Porn shoot led to complaint
Actor was worried about dominatrix’s 15-year-old daughter doing film makeup
By DAVENE JEFFREY Staff Reporter
A teenage girl, years behind in her math education but with an advanced knowledge of S&M paraphernalia, is at the centre of a child protection hearing.
The girl was 15 and living with her mother and two teenage brothers above a sex dungeon in a Dartmouth apartment building late last year when two people called child protection workers to report that the girl was doing makeup for a porn film and was exposed to drugs and living in filth, a family court judge was told Monday.
A young woman testified that she wanted to start a career in porn and contacted the girl’s mother through an online fetish group because she wanted the mother’s help in arranging a film shoot. They met at the mother’s apartment, and the woman could hear sounds from the dungeon below.
"You could hear people beating each other," the young woman said.

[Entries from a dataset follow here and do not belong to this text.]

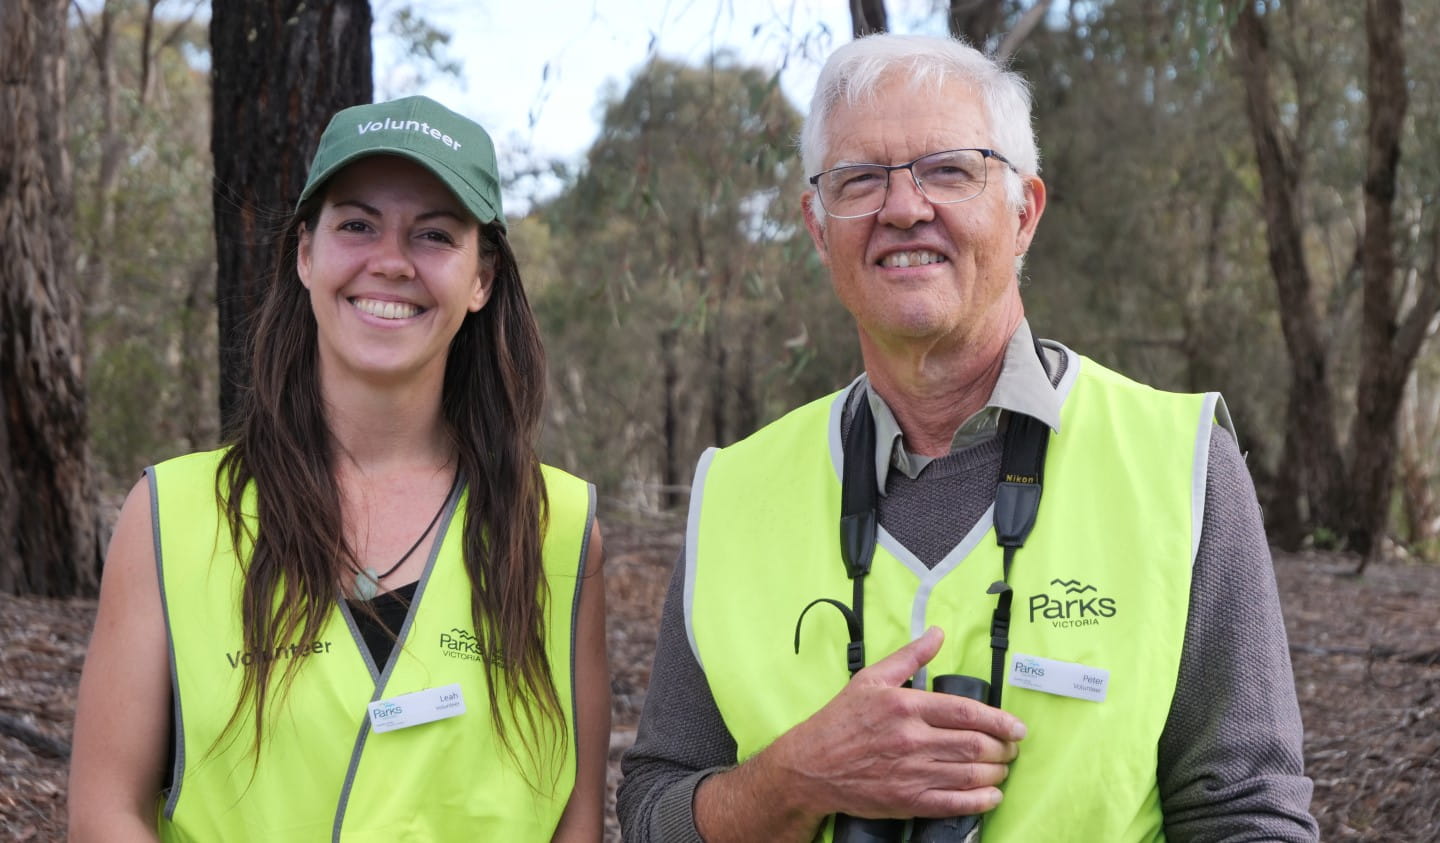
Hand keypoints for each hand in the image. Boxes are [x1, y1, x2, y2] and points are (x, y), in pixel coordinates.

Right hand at [768, 626, 1025, 821]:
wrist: (811, 766)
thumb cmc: (840, 722)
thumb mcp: (871, 679)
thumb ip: (909, 657)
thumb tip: (936, 634)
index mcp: (906, 706)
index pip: (966, 712)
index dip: (1000, 721)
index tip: (1017, 726)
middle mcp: (911, 740)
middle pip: (975, 744)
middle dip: (1004, 748)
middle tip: (1012, 747)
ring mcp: (910, 773)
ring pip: (970, 774)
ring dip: (996, 772)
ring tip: (1002, 767)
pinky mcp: (907, 800)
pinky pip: (954, 803)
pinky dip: (980, 801)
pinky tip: (991, 795)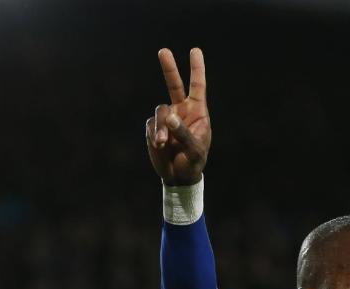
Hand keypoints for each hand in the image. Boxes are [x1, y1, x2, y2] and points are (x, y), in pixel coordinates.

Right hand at [146, 48, 210, 185]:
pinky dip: (154, 135)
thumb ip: (183, 132)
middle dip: (169, 68)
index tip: (195, 51)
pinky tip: (159, 146)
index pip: (197, 86)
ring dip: (160, 126)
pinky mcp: (154, 128)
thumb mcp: (194, 149)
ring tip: (162, 143)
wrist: (178, 176)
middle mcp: (182, 111)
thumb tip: (169, 117)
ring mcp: (167, 119)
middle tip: (163, 51)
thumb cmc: (193, 161)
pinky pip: (151, 125)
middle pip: (174, 85)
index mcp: (197, 112)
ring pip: (160, 111)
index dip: (196, 69)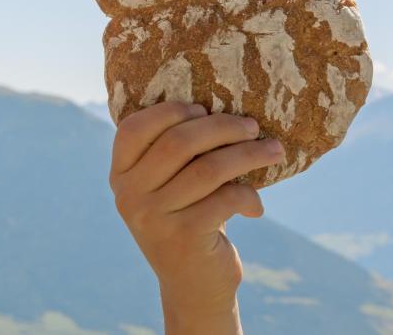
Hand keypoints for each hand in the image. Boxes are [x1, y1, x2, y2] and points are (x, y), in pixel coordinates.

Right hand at [109, 102, 283, 334]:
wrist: (192, 286)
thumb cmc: (186, 220)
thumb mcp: (166, 188)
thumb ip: (173, 154)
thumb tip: (218, 107)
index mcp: (120, 175)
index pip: (133, 128)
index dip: (169, 111)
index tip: (203, 110)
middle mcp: (129, 195)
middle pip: (178, 142)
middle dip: (222, 127)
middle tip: (252, 126)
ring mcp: (153, 218)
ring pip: (208, 169)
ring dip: (247, 155)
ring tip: (272, 150)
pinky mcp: (184, 237)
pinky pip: (226, 199)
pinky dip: (249, 196)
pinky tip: (257, 206)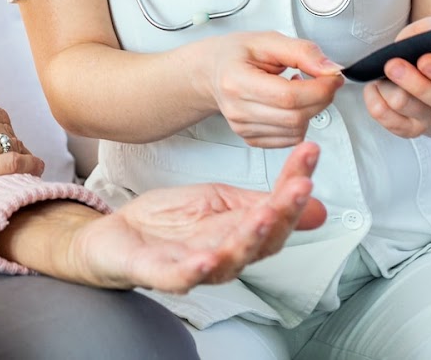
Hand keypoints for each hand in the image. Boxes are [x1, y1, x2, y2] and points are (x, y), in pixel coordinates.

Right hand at [0, 78, 44, 231]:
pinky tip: (34, 170)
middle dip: (14, 141)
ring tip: (26, 166)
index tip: (5, 139)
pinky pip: (11, 164)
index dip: (2, 127)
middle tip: (16, 155)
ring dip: (23, 155)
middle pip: (5, 129)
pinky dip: (29, 165)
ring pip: (12, 145)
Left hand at [63, 142, 324, 291]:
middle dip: (284, 213)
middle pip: (263, 240)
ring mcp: (194, 265)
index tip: (309, 154)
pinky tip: (207, 259)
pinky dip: (195, 271)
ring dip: (249, 239)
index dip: (296, 188)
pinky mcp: (160, 272)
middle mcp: (225, 254)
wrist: (117, 237)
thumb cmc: (169, 223)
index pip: (278, 213)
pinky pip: (181, 277)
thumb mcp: (218, 199)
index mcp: (239, 234)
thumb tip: (313, 201)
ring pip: (230, 260)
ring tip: (264, 216)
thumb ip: (261, 201)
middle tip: (299, 187)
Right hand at [190, 32, 342, 146]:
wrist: (213, 71)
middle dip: (321, 99)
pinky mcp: (251, 138)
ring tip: (299, 89)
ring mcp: (242, 128)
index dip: (319, 89)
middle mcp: (237, 109)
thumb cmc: (237, 54)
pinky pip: (289, 139)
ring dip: (311, 111)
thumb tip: (329, 69)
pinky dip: (300, 122)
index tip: (332, 77)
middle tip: (323, 81)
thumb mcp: (268, 40)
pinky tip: (290, 104)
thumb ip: (302, 52)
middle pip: (295, 117)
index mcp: (237, 81)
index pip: (288, 97)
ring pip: (296, 131)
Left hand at [362, 18, 430, 137]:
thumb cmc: (424, 50)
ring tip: (382, 75)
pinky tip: (374, 87)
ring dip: (388, 87)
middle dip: (410, 81)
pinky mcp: (409, 128)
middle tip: (392, 65)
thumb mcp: (429, 32)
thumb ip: (430, 28)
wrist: (415, 71)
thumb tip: (429, 31)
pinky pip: (390, 121)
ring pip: (407, 107)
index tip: (423, 60)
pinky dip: (375, 102)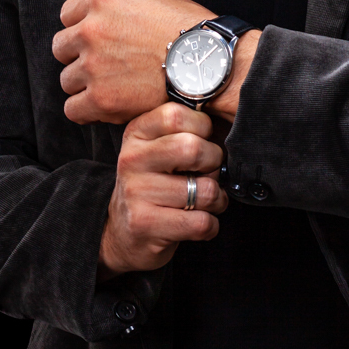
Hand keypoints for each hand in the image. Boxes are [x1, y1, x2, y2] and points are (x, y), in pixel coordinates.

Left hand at [53, 0, 208, 123]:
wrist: (210, 65)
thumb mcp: (160, 0)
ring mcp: (93, 65)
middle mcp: (91, 29)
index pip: (67, 15)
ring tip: (112, 89)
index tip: (95, 40)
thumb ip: (130, 6)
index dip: (81, 28)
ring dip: (85, 86)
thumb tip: (124, 15)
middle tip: (103, 66)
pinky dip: (87, 111)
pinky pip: (73, 109)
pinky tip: (107, 108)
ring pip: (66, 80)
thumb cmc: (192, 32)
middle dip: (78, 57)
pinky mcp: (100, 99)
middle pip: (61, 47)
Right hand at [99, 103, 227, 278]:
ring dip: (216, 199)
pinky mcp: (145, 225)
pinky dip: (211, 225)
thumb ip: (182, 130)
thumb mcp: (157, 148)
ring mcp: (136, 193)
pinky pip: (201, 222)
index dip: (202, 127)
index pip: (176, 115)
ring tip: (205, 201)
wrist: (124, 233)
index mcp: (136, 133)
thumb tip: (224, 122)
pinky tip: (199, 222)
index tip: (203, 139)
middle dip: (214, 162)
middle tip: (208, 171)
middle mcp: (132, 159)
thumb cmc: (154, 184)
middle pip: (193, 148)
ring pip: (204, 190)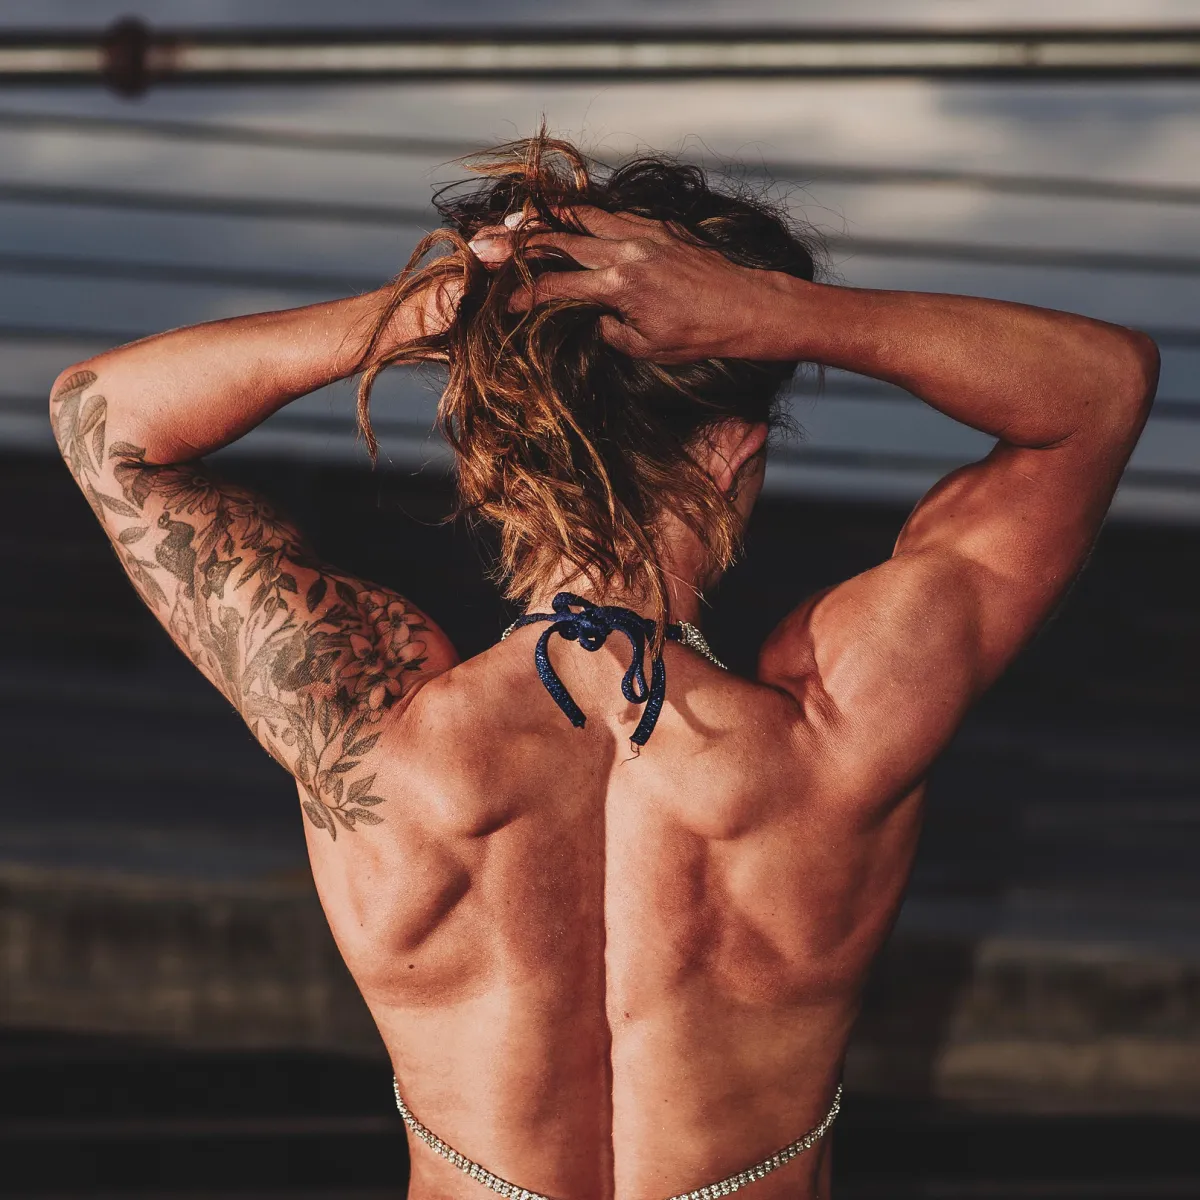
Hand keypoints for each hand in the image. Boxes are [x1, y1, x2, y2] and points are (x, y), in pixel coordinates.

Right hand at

The court has been told that the mother says she is not a member of the dungeon club nor does she participate in that kind of activity.
The film was shot one day late last year in the private dungeon. On the day of the shoot, the crew prepared in the mother’s apartment and discussed the film while the daughter did the young woman’s makeup, court has been told.
The girl’s two brothers were also at home that day, playing video games in a bedroom.
The girl did not witness the filming. But after the scenes were finished, the male lead became concerned about the girl’s age. He called Community Services and persuaded his female co-star to do the same, court was told.
The provincial Community Services Department had been involved with the family a few months earlier when the children’s father reported that photos of his daughter on Facebook and MySpace showed her on her hands and knees wearing a dog collar and leash with her mother standing over her.
Child protection worker Christina Shaw investigated and went to the apartment unannounced. She testified that she found whips in the living room, bodices in the bedroom that the girl shared with her mother, and the dog collar and leash from the photos.
She said the mother downplayed the pictures, describing them as funny and saying that "her daughter wanted to be an alternative model."
Ms. Shaw spoke with the daughter, and the girl identified sex toys in the photos as a sex swing and a ball gag. The worker said she was worried about the girl’s sexual and emotional welfare, but the mother appeared to be co-operative and agreed to a plan to get counselling for herself and her children.
But the mother’s therapy sessions didn’t last, psychologist Mary McGrath told the court. During their first two sessions, Ms. McGrath said, the mother appeared open and interested when the counsellor explained how children develop emotionally and sexually and how they can come to normalize deviant sexual behaviour such as sado-masochism. The mother told her she was teaching her children to be tolerant.
The pair did have a third session weeks later, after the mother’s children had been taken from her home. At that meeting, Ms. McGrath said, the mother seemed interested only in "jumping through hoops" required to get her kids back.
The court also heard Monday that the mother has home-schooled her children at times and the daughter is several years behind her peers in math.
The hearing is expected to last most of the week.